Out: FBI investigation into Hillary Clinton’s emails. In: Lawsuits against Hillary Clinton’s actions and public comments. NBC’s Pete Williams reports that two of the four families of those killed in Benghazi have sued Hillary for their wrongful deaths, and for defamation regarding her public comments afterward:
The parents of two Americans killed in the 2012 terrorist attacks on U.S. diplomatic facilities in Benghazi, Libya, filed a wrongful death lawsuit in federal court Monday against Hillary Clinton.
In the suit, Patricia Smith and Charles Woods, the parents of Sean Smith and Tyrone Woods, claim that Clinton’s use of a private e-mail server contributed to the attacks. They also accuse her of defaming them in public statements. …
“The Benghazi attack was directly and proximately caused, at a minimum by defendant Clinton’s ‘extreme carelessness’ in handling confidential and classified information,” such as the location of State Department employees in Libya, the lawsuit said.
While no such connection has ever been established, their lawsuit called it “highly probable” that Clinton sent and received information about the activities of U.S. Ambassador Christopher Stevens.
The wrongful-death lawsuit doesn’t appear to have much chance as anything other than a particularly stinging form of protest. Public officials have qualified immunity from lawsuits regarding the performance of their jobs, which bars most lawsuits except those that accuse an official of infringing “clearly established” statutory or constitutional rights of the plaintiffs. That includes retired public officials when the acts in question took place during their tenure in office.
Wrongful death almost certainly will not fall outside of qualified immunity, given that the government has to send its employees into dangerous areas and that they are not constitutionally or statutorily guaranteed safety as a result. Hillary’s handling of classified material would be a criminal, not civil, matter, and the connection to the Benghazi attack is entirely unknown. Besides, even if there was a connection to the email scandal, it still wouldn’t directly impact the victims’ clearly established constitutional or statutory rights.
However, the defamation suit is another matter. Some of the interviews in which the allegedly defamatory comments were made may have taken place after Hillary left office in February 2013. If so, qualified immunity no longer applies.

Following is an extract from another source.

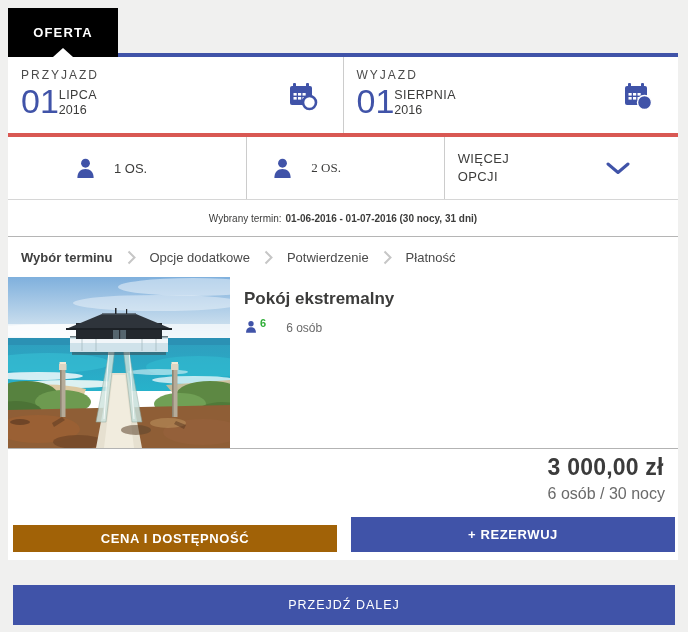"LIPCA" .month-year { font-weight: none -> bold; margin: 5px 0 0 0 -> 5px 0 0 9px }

Whether or not the defamation can be proven to the point of awarding damages is another matter, but any comments she made after leaving the State Department belong to her as a private citizen and are therefore potentially actionable.
Either way, the lawsuits could be a real nuisance to Hillary on the campaign trail. She’s just spent the last week scolding Donald Trump for attacking a Gold Star family, and now she’ll have to answer the allegations from two of the four families who lost their relatives on her watch. That is, Hillary will have to answer those questions if the media takes as much interest in the Smith and Woods families as they have in the Khans. Anyone want to bet they will? Anyone? Anyone? Bueller? Bueller?